Solana (SOL) witnessed a spike in trading volume across decentralized exchanges (DEX). Over the past seven days, data highlights a 54% surge in Solana’s trading volume on platforms like Raydium and Orca, breaching the $3.01 billion mark and triggering a notable 42% increase in SOL’s Total Value Locked (TVL).
This surge in trading activity hasn’t gone unnoticed as SOL’s price rallied significantly. Rising above the $60 milestone, SOL soared to a remarkable high of $67.69 on November 15, marking a substantial leap in value driven by heightened market interest.
The surge on DEX platforms notably impacted the TVL metrics, with SOL’s TVL catapulting by an astounding 42%, surging from $409.68 million on November 1 to $584.56 million on November 20. This surge solidified Solana’s position among the top three chains in weekly transaction volume, a remarkable feat alongside Ethereum and Arbitrum.

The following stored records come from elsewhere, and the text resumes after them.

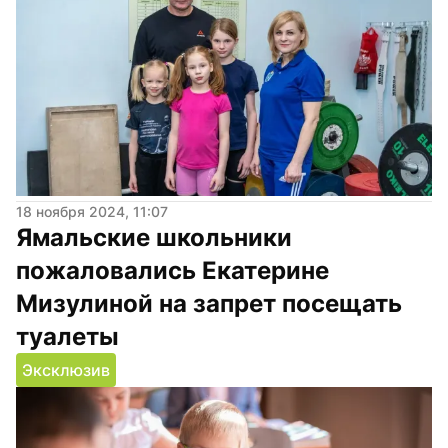
18 ноября 2024, 11:07
Ямальские школьники 
пожаловались Екатерине 
Мизулиной на запрет посещать 
туалеты
Эксклюзив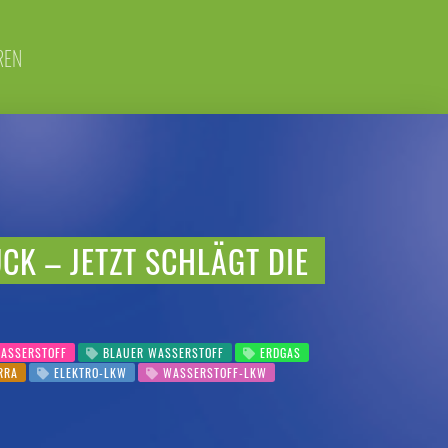
REN
CK – JETZT SCHLÄGT DIE
ASSERSTOFF
BLAUER WASSERSTOFF
ERDGAS
RRA
ELEKTRO-LKW
WASSERSTOFF-LKW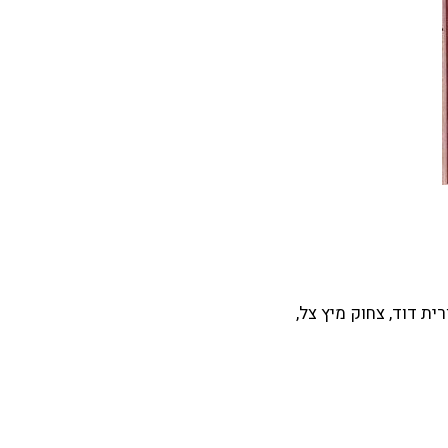
שנות השמונים בישראל". הוצאת אונ' בן גוריון (2019). דימוי: נורית דוד, צחוק מיץ צל,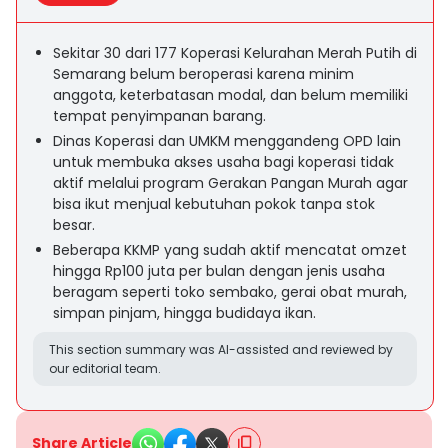
Sekitar 30 dari 177 Koperasi Kelurahan Merah Putih di
Semarang belum beroperasi karena minim
anggota, keterbatasan modal, dan belum memiliki
tempat penyimpanan barang.
Dinas Koperasi dan UMKM menggandeng OPD lain
untuk membuka akses usaha bagi koperasi tidak
aktif melalui program Gerakan Pangan Murah agar
bisa ikut menjual kebutuhan pokok tanpa stok
besar.
Beberapa KKMP yang sudah aktif mencatat omzet
hingga Rp100 juta per bulan dengan jenis usaha
beragam seperti toko sembako, gerai obat murah,
simpan pinjam, hingga budidaya ikan.
This section summary was AI-assisted and reviewed by
our editorial team.
Share Article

Solana also notched up a striking 125% gain in its 30-day price trajectory, a testament to its robust performance and growing investor confidence. However, despite the momentous surge to $67.69, Solana experienced a minor retreat, dipping to $55 on November 17, followed by a rebound to $60.66. Even with this slight pullback, SOL managed to retain over 5% of its gains from the previous week.
Analyzing Solana’s price trends, the charts illustrate a breakout from a bearish trendline, surging past critical resistance levels at $23 and $42. While encountering resistance, SOL remains notably above two significant simple moving averages ($24.59 and $36.25), indicating a sustained bullish momentum.